SUPPLIED PASSAGE:
"Lover" is a song written and performed by American singer-songwriter Taylor Swift, taken from her seventh studio album of the same name (2019). Aiming to create a timeless love song, Swift wrote the track about an intimate and committed relationship. The way that newlywed couples customize their marriage vows inspired the bridge, which draws on the bridal rhyme "Something old". Produced alongside Jack Antonoff, the song  combines country and indie folk over a waltz tempo. It has an acoustic-guitar-driven, retro-influenced balladic production consisting of snare drums, piano, pizzicato strings, and vocals saturated in reverberation.

Republic Records released "Lover" for digital download and streaming on August 16, 2019; the song became the album's third radio single the next month. Swift and Drew Kirsch directed the music video, which was released on August 22 and follows a couple living inside a dollhouse in a snow globe. Three alternate versions of "Lover" were released—a duet remix featuring Canadian singer Shawn Mendes, an orchestral remix based on Swift's performance at the 2019 American Music Awards subtitled "First Dance Remix", and a live version recorded at Swift's 2019 City of Lover concert.

Music critics lauded "Lover" for what they thought were emotionally engaging lyrics and a romantic production; many appreciated the production reminiscent of Swift's early albums. Publications including Billboard, Complex, and Pitchfork featured the song on their 2019 year-end lists. It was Swift's first solo-written track nominated for Song of the Year at the 2020 Grammy Awards, and its video received two MTV Video Music Award nominations. The single peaked within the top 10 in Australia, Canada, the United States, Ireland, Lebanon, New Zealand, and Singapore, and received multi-platinum certifications in the first three countries.

DATASET EXCERPT:
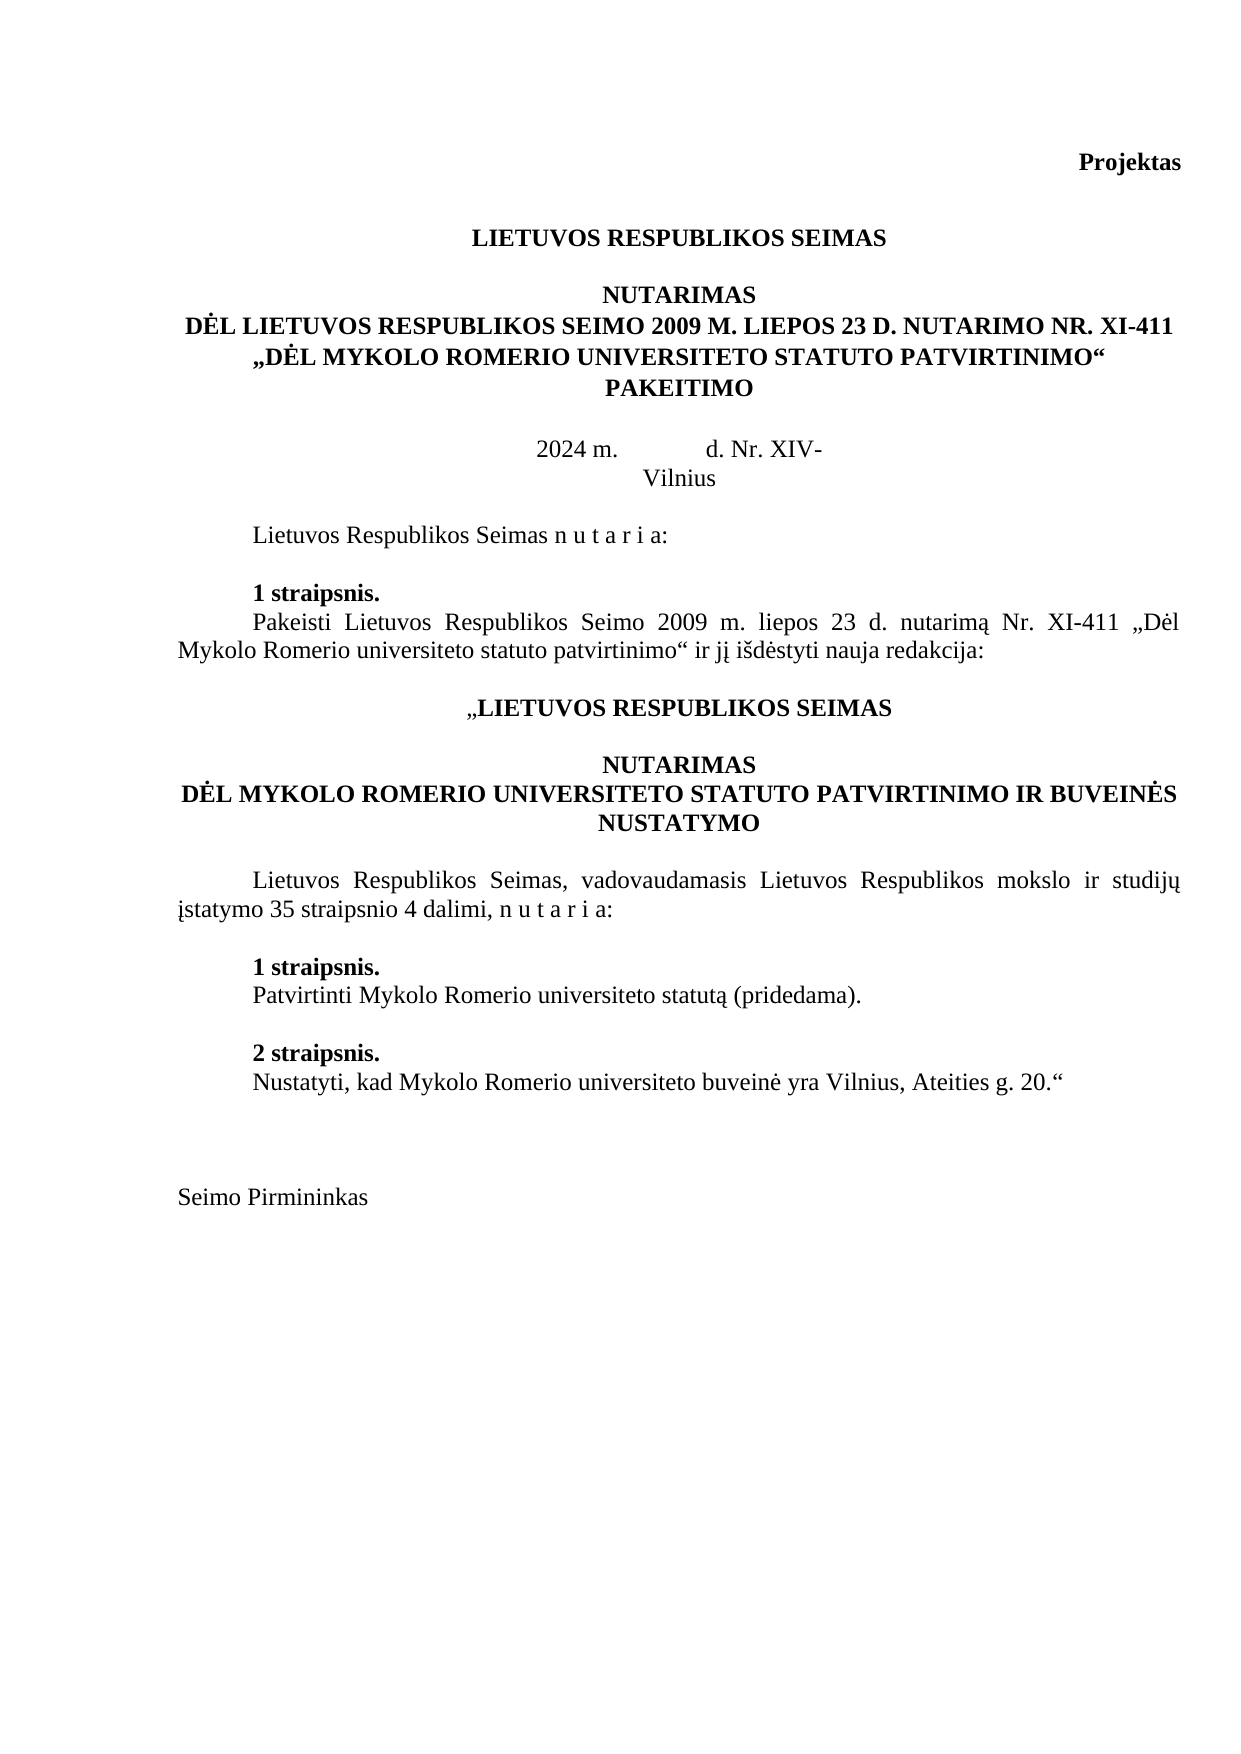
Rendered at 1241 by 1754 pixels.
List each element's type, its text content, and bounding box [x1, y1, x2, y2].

YOUR GOAL: Write a continuation of the passage on the song "Lover," beginning right after its final sentence. The listing is separate material and is not part of the passage on the song "Lover."

TASK OUTPUT:
Writing and production

American singer-songwriter Taylor Swift described her seventh studio album, Lover, as a "love letter to love" that conveys an emotional spectrum "through a romantic gaze". The album took under three months to record; recording ended in February 2019. Released on August 23, 2019, through Republic Records, Lover musically draws on 1980s-inspired pop rock and synth-pop. Its songs explore many aspects of Swift's personality and altogether convey her emotional liberation to embrace future possibilities, renouncing the media gossip and celebrity-inspired themes on her previous album, Reputation (2017). Musician Jack Antonoff, who had worked with Swift on her two previous studio albums (1989 and Reputation), co-produced 11 tracks for Lover.

The title track, "Lover", is one of the three songs (alongside "Cornelia Street" and "Daylight") on the album that Swift wrote by herself. She wrote "Lover" late one night on piano at her home in Nashville, Tennessee. Though she quickly finished the refrain and the first verse, it took her longer to write the bridge, which she wanted to be a "fairy-tale lullaby fable expanding upon a song that has been not as detailed until that point", feeling that the verses were not up to her expectation. To that end, she was inspired by how newly-wed couples customize their marriage vows, and described the bridge as very personal and intimate. Swift said that "Lover" was the first "pure" love song she wrote, which she felt very proud of.

After finishing the lyrics, she sent a voice memo of the song to Antonoff; the two went to Electric Lady Studio in New York City together with recording engineer Laura Sisk the next day to record the song. Recording took six hours to complete. Because Swift wanted "Lover" to be a timeless love song, she envisioned as if it could have been played "at a wedding reception in 1980 or 1970 or now". She and Antonoff therefore used instruments that were all invented by the 1970s or earlier. They replaced the original piano with guitar, composed the bridge, and incorporated what Antonoff called a "Paul McCartney-inspired bass line". Other instruments Antonoff played were live drums, a bass guitar, an upright piano, and the Mellotron. According to the album's liner notes, Swift and Antonoff are credited as producers. Sisk and Antonoff, assisted by John Rooney, recorded the song. Serban Ghenea, assisted by John Hanes, mixed the track at MixStar Studios in Virginia Beach, Virginia.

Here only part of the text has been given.